QMAM-Date

 

Résumé :
Depuis que sa mère a commencé son traitement, Conor, treize ans, redoute la nuit et ses cauchemars. A minuit sept, un monstre vient le voir, qui a l'apparence d'un if gigantesque, quelque chose de très ancien et de sauvage. Mais pour Conor, le vrai cauchemar recommence chaque jour: sa mère lutte en vain contre un cancer, son père est devenu un étranger, et il est harcelé à l’école. Au fil des visites du monstre, l’adolescent comprend que son vrai démon est la vérité, une vérité qui se cache au plus profond de lui, terrifiante.

J'ai lu le bouquin quasiment d'une traite, j'en ai terminé les dernières pages en avançant dans la queue du cinéma pour aller justement voir le film...

Le livre m'a bouleversée à tel point que, n'ayant pourtant pas la larme facile, j'ai eu beaucoup de mal à me retenir de chialer en public. Mais finalement, au sortir de la salle de projection, je n'étais pas toute seule à prétexter une poussière dans l'oeil. Avant même la fin du film, on pouvait entendre des dizaines de personnes renifler dans le noir !

Je n'ai jamais lu un livre aussi fantastique et juste pour ce qui est de l'épreuve que traverse le garçon et sa famille. Sa mère qui refuse de lui révéler la fin qu'elle sent venir, et lui qui cache au plus profond de ses cauchemars ce qu'il ressent à propos de tout cela...

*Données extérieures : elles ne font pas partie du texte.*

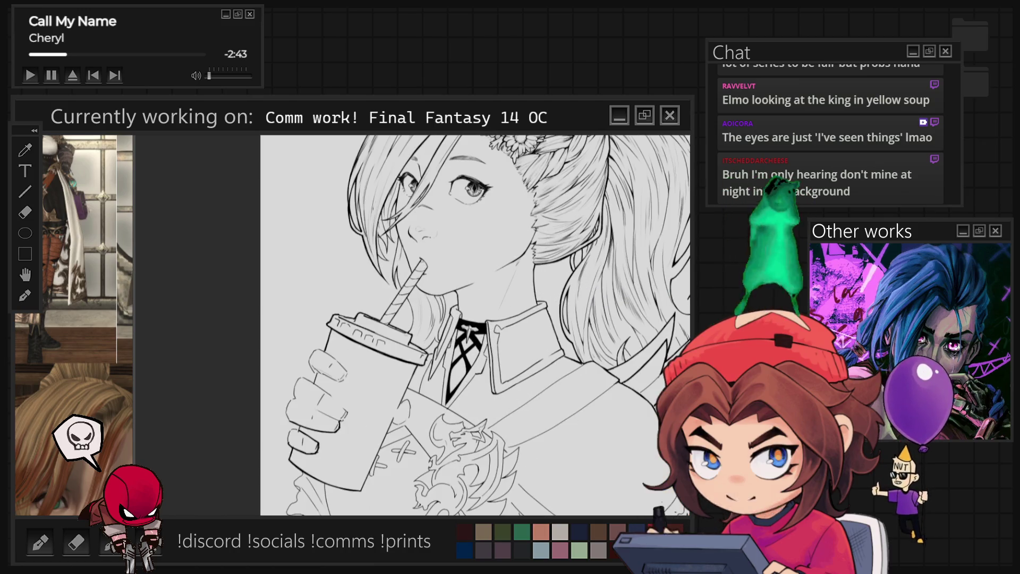
# - Show the light-blue rough sketch, test a red recolour, and hide the black line art
pyautogui.press('ctrl+z')
pyautogui.press('ctrl+z')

J'avais un peu peur de voir comment le réalisateur allait bien pouvoir montrer à l'écran l'arbre qui se déploie pour devenir un immense monstre, et mettre en scène les histoires qu'il raconte à Conor.
Et franchement, ce fut de toute beauté. Le monstre est puissant (grâce en partie, je suppose, à la voix de Liam Neeson. Fuyez la VF, le rendu n'est pas du tout à la hauteur !), un peu flippant aussi.
La magnifique, la somptueuse, l'époustouflante Sigourney Weaver incarne le personnage de la grand-mère. Certes, n'importe qui aurait pu jouer le rôle, mais elle a tellement été spéciale... Sans voler la vedette aux autres comédiens, je me souviendrais encore longtemps de sa prestation !

La palme revient sans nul doute à Lewis McDougall. Ce gamin de 14 ans est tout simplement génial. Il m'a tellement rappelé Barret Oliver dans l'Histoire sans fin que j'ai adhéré sans réserve aucune à son jeu. Les scènes de harcèlement à l'école sont d'une justesse, et il y a ce moment, particulièrement dur, qui nous fait tirer une larme, quand on comprend qu'il souhaite recevoir les coups de son tortionnaire, juste pour qu'on arrête de le mettre de côté, de le protéger.

Quelques Minutes après Minuit est l'une des histoires les plus dures et en même temps les plus belles que j'ai jamais lues. Et le réalisateur, Juan Antonio Bayona, a largement réussi son pari de l'adapter au cinéma.